As for my "worse boards", oho, there is a list:
- Abit KV7 - I have a few of these, and really wanted to build a KT600 + Athlon 2600+ (AXDA2600DKV3C, toroughbread, 2133MHz) PC. My boards are unstable, at least with this CPU. One of them worked fine with a 2200+, did several benchmark loops for 6 hours streight with that chip. Put the 2600+ in it and it locks up in 30-60 minutes. Dissapointing, as I remember these were among the better KT600 boards back in the day. Also picky about ram.
- Asus P4P800 Deluxe - I have a box of these. Issues with the EEPROM and/or CPU socket. Fast when working, they were well priced back in the day, but boy do they like to die.
- Asus A7N8X - very picky about ram. Had issues running some board with FSB200 CPU's. Issues getting the systems stable with dual channel ram configurations.
- Asus P5K - had one back in the day - would not say it's a horrible board, but it is slow, and tends to get unstable when using faster more power hugry chips.
- Asus P5A - any revision. Again, I have a box of these. Some even post, but throw a "Gate A20 error" when loading himem.sys.

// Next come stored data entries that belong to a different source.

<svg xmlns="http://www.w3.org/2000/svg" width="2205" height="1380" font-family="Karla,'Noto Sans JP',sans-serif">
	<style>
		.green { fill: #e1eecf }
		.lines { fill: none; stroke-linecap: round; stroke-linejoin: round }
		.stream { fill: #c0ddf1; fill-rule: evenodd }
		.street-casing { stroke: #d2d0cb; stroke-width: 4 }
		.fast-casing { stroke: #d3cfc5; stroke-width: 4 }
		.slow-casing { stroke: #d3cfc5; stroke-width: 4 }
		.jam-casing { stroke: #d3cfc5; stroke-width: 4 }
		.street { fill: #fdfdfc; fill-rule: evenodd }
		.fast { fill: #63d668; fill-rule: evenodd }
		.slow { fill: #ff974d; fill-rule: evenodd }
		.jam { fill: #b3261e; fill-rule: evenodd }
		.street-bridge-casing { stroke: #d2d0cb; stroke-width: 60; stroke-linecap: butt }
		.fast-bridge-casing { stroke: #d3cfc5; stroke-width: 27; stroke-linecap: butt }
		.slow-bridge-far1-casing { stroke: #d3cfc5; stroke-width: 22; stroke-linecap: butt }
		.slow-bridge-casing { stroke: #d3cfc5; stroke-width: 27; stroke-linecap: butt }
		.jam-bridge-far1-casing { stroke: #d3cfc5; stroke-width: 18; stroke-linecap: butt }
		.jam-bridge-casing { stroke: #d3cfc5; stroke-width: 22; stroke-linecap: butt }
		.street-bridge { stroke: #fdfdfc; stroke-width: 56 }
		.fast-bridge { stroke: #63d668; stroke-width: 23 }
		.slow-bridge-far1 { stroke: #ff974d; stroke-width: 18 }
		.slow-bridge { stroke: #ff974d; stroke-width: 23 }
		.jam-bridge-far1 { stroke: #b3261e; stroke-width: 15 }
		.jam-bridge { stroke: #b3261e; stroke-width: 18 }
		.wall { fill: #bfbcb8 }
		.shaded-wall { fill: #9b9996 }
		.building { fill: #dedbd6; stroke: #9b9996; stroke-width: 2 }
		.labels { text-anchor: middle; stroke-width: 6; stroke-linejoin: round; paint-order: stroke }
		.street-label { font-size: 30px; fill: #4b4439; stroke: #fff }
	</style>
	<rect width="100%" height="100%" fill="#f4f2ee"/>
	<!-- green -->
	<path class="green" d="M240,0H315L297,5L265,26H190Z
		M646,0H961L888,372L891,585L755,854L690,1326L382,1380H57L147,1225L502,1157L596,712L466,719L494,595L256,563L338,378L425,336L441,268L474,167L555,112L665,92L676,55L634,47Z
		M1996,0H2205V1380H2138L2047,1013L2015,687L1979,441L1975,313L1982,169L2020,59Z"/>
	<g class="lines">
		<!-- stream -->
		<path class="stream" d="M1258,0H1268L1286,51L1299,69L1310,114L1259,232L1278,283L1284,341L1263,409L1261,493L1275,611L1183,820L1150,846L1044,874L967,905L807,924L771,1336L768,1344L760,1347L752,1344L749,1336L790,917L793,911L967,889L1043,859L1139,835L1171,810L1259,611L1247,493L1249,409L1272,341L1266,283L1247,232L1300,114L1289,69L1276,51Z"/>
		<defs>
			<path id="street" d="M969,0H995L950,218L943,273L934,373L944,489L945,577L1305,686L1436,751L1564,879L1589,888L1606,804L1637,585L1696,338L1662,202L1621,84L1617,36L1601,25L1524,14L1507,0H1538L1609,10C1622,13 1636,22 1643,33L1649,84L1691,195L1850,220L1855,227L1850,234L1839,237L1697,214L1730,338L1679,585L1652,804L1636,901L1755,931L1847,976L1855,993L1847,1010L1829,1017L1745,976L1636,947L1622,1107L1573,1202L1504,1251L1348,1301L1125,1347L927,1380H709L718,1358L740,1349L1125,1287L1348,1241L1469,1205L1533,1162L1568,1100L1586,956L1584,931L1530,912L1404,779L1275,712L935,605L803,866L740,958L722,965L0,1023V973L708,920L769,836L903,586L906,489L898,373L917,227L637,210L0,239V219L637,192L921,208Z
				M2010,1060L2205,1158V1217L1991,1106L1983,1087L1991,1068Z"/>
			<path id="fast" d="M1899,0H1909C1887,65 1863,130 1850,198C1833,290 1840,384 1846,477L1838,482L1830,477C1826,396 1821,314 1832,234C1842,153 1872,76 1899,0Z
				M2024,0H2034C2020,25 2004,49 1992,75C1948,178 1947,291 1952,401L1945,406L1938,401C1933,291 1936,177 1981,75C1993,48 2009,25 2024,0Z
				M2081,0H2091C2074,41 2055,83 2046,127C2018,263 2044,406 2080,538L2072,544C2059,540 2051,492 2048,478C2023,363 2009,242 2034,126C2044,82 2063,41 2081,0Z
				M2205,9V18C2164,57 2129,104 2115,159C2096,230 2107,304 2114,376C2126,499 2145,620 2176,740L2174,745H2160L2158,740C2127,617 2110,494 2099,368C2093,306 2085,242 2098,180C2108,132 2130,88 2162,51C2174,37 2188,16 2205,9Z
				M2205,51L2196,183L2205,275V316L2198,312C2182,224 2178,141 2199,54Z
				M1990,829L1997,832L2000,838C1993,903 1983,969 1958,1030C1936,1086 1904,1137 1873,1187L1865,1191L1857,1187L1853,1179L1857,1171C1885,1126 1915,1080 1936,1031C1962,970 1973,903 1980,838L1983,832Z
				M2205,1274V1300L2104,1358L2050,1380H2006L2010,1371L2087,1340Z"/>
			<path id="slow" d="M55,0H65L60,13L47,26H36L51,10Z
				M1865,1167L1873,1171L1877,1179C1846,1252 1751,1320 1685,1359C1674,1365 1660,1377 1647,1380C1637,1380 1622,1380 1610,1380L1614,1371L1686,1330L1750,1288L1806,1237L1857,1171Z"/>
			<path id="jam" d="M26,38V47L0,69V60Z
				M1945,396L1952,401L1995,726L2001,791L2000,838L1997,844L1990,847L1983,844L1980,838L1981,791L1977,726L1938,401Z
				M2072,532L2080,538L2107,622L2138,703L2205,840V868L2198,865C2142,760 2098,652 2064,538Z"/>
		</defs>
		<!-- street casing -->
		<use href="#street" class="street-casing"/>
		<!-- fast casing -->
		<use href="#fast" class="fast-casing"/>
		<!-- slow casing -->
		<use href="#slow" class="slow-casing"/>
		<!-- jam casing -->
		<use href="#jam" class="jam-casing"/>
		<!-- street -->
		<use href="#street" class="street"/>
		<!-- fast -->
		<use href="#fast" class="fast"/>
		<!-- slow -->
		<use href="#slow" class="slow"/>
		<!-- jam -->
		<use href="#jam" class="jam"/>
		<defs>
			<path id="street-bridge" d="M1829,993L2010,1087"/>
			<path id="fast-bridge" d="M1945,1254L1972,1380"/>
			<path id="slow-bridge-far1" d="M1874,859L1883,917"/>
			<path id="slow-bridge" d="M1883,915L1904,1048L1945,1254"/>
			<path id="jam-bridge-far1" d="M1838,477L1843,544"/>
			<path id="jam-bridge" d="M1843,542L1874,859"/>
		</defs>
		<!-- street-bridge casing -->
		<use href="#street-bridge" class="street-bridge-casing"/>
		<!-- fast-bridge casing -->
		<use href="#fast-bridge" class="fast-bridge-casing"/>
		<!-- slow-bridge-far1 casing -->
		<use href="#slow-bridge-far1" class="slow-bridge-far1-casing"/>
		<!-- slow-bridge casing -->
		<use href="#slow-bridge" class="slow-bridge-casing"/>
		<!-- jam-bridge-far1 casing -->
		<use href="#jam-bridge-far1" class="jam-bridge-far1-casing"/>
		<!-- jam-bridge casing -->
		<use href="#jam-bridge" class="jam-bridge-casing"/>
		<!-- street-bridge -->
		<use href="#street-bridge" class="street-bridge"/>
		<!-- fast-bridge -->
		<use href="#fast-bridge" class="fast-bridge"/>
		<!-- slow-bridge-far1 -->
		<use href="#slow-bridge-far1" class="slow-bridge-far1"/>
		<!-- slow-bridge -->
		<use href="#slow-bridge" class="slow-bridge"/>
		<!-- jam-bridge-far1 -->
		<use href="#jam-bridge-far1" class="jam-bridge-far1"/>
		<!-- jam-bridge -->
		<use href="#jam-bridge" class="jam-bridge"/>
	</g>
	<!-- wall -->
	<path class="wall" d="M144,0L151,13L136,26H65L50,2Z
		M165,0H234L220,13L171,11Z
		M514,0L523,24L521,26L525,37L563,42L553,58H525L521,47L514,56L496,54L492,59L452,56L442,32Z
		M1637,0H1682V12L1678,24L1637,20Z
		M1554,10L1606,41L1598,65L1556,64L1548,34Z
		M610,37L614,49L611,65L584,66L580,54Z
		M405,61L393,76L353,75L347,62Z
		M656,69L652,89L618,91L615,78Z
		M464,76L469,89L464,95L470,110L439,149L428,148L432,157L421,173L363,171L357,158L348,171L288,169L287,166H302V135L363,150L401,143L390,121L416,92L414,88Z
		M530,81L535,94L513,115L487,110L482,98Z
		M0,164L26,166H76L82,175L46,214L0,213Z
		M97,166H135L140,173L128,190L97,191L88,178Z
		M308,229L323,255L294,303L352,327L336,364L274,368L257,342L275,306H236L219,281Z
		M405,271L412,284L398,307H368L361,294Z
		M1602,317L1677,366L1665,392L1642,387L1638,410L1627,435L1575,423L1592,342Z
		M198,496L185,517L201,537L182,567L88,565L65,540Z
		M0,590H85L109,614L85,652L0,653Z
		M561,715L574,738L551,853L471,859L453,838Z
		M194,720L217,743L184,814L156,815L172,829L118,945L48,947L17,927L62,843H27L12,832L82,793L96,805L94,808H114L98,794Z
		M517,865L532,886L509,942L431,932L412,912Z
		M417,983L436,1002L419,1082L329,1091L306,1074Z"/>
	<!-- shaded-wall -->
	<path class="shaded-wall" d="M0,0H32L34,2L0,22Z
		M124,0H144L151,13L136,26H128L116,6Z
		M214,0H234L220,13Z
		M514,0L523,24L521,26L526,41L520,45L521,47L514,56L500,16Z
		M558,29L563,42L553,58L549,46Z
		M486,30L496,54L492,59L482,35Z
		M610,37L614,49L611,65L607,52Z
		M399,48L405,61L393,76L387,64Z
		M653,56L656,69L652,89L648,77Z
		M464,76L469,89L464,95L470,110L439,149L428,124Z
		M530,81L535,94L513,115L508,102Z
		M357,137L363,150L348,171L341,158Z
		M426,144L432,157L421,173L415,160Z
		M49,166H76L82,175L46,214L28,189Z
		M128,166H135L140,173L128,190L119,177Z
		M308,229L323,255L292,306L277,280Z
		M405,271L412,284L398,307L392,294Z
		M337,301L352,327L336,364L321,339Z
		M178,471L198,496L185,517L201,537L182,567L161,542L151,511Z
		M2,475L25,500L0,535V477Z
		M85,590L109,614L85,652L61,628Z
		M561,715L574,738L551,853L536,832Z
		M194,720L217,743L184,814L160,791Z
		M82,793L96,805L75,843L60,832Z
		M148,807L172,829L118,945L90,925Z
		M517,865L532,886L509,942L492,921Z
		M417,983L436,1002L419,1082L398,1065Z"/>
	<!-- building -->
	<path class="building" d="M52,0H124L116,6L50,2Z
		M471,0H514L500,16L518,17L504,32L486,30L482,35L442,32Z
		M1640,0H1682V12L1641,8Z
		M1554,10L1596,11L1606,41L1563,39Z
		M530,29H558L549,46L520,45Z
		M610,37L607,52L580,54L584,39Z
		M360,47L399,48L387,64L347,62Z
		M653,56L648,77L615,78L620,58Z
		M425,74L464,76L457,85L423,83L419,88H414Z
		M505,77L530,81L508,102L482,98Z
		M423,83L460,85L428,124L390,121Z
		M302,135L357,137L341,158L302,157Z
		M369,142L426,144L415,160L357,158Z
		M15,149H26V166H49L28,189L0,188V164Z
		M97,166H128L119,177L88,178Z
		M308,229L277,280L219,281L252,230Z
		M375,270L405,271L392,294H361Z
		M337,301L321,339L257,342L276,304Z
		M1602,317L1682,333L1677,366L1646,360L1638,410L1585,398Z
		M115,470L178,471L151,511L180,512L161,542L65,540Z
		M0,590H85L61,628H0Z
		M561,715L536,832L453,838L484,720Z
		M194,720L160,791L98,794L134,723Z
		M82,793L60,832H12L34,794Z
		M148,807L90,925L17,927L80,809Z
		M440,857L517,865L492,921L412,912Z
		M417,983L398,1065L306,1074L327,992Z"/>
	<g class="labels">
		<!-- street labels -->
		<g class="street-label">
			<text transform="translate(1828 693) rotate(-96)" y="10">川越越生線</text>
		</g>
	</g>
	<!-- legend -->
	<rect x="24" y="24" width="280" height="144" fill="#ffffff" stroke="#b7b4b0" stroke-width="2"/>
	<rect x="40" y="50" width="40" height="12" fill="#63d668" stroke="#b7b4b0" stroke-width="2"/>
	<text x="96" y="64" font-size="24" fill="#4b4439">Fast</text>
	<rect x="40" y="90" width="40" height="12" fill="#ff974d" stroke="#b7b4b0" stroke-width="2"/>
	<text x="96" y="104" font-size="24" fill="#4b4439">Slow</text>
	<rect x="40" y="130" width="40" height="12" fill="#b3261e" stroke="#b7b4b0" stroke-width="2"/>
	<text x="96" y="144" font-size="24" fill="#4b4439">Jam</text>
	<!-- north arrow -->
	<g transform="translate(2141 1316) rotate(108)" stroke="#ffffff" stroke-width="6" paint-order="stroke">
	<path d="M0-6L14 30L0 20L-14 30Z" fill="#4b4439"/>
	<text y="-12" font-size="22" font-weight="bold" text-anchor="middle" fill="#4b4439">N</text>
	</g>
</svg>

- Epox 8RDA3 - generally unstable board.
- MSI MS6167 - slot A board. I love the fact that it has two ISA slots - BUT, out of 3 boards (got a hold of another one last weekend) none worked properly. One even let out magic smoke. Mosfets near the CPU slot like to cook themselves.
- Gigabyte X79-UD7. Good board apart from a wierd bios issue. It would randomly loose CMOS settings. Otherwise ran fine and is a great overclocker. Had one of these when it was new, paired with an i7 3930k. It could overclock the snot out of that chip, but once in a while it would fail to post, loop 2-3 times, and I'd get a "cmos settings invalid" error. Good thing the BIOS had a "save configuration" option. Found another one last summer - pretty cheap, picked it up. Played with it for a few days, them BAM - CMOS configuration invalid all over again. My brother in law had a Z77 board with the exact same issue (can't remember the exact model).
- Gigabyte Z77-UD3M - the most pointless Z77 board ever made. It did not have any voltage settings in bios, severly limiting overclocking potential and as such negating the whole reason for buying a Z77 in the first place.
- Matsonic socket A boards. These were fine if you didn't try any sort of tweaks and stuck with cheaper CPUs. I remember trying to get a 1700+ running on some KT133A matsonic board - could not get it running. Came across the board recently again - by some accident the orange heatsink fell of the northbridge - and surprise - it's a regular KT133 - not an "A" model. No wonder it had so many issues with FSB133 chips. It was marketed as a KT133 tough. Hell, even the BIOS string sais "KT133A".
- Most if not all socket 478 SDRAM boards. These things are HORRIBLY slow. I don't know if it's a fault of the boards themselves, since I've tried Asus, DFI, Gigabyte, MSI, OEM stuff from IBM and HP, and they're all dog slow - even compared to a regular 1GHZ pentium 3. Some are even unstable, and down-right unusable, particularly models from PCChips and Matsonic.
Generally most MSI or ASUS 2001 to 2004 motherboards. In fact the first good MSI board I've seen was the MSI P35 Neo2. Budget asus boards in that period were horrenodus. Started with mediocre boards in 2001 and just kept getting worse and worse. Their high end stuff was OK tough. I have a P4C800 that's been kicking since 2006, and it was used as a file server at one point.